Designing Disaster Tolerant High Availability Clusters, 10th Edition, March 2003 (B7660-90013)

Disaster Tolerance and Recovery in an MC/ServiceGuard Cluster

Managing a Disaster Tolerant Environment

Chapter 1 45

Even if recovery is automated, you many choose to, or need to recover

from some types of disasters with manual recovery. A rolling

disaster, which is a disaster that happens before the cluster has

recovered from a previous disaster, is an example of when you may

want to manually switch over. If the data link failed, and as it was

coming up and resynchronizing data, a data center failed, you would

want human intervention to make judgment calls on which site had

the most current and consistent data before failing over.

• Who manages the nodes in the cluster and how are they trained?

Putting a disaster tolerant architecture in place without planning for

the people aspects is a waste of money. Training and documentation

are more complex because the cluster is in multiple data centers.

Each data center often has its own operations staff with their own

processes and ways of working. These operations people will now be

required to communicate with each other and coordinate

maintenance and failover rehearsals, as well as working together to

recover from an actual disaster. If the remote nodes are placed in a

“lights-out” data center, the operations staff may want to put

additional processes or monitoring software in place to maintain the

nodes in the remote location.

Rehearsals of failover scenarios are important to keep everyone

prepared. A written plan should outline rehearsal of what to do in

cases of disaster with a minimum recommended rehearsal schedule

of once every 6 months, ideally once every 3 months.
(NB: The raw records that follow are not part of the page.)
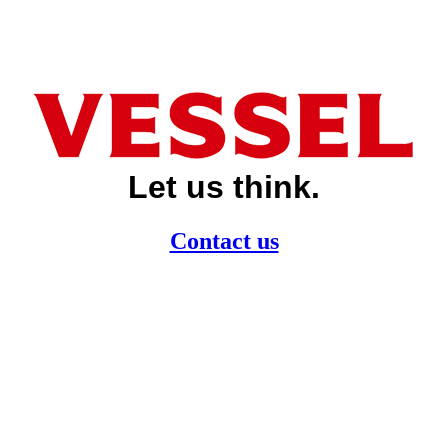
Let us think.
Contact us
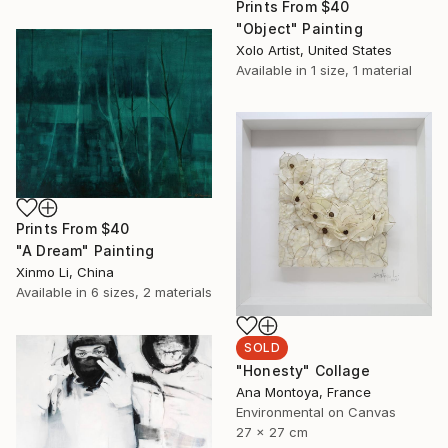
Prints From
$40
"Object" Painting
Xolo Artist, United States
Available in
1 size, 1 material
Prints From
$40
"A Dream" Painting
Xinmo Li, China
Available in
6 sizes, 2 materials
SOLD
"Honesty" Collage
Ana Montoya, France
Environmental on Canvas
27 x 27 cm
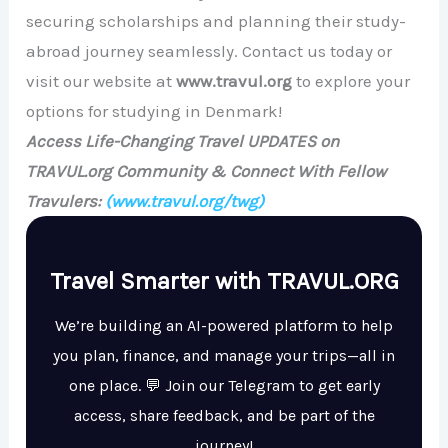
securing scholarships and planning their study-
abroad journey seamlessly. Contact us today or
visit our website at
www.travul.org
to explore your
options for studying in Denmark!
Access Life-Changing Travel UPDATES on
TRAVUL.org Community & Connect With Fellow
Travulers:
(www.travul.org/twg)
Travel Smarter with TRAVUL.ORG
We’re building an AI-powered platform to help
you plan, finance, and manage your trips—all in
one place. 💬 Join our Telegram to get early
access, share feedback, and be part of the
journey!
• How is the cluster maintained?

Planned downtime and maintenance, such as backups or upgrades,

must be more carefully thought out because they may leave the

cluster vulnerable to another failure. For example, in the

MC/ServiceGuard configurations discussed in Chapter 2, nodes need

to be brought down for maintenance in pairs: one node at each site,

so that quorum calculations do not prevent automated recovery if a

disaster occurs during planned maintenance.

Rapid detection of failures and rapid repair of hardware is essential

so that the cluster is not vulnerable to additional failures.

Testing is more complex and requires personnel in each of the data

centers. Site failure testing should be added to the current cluster

testing plans.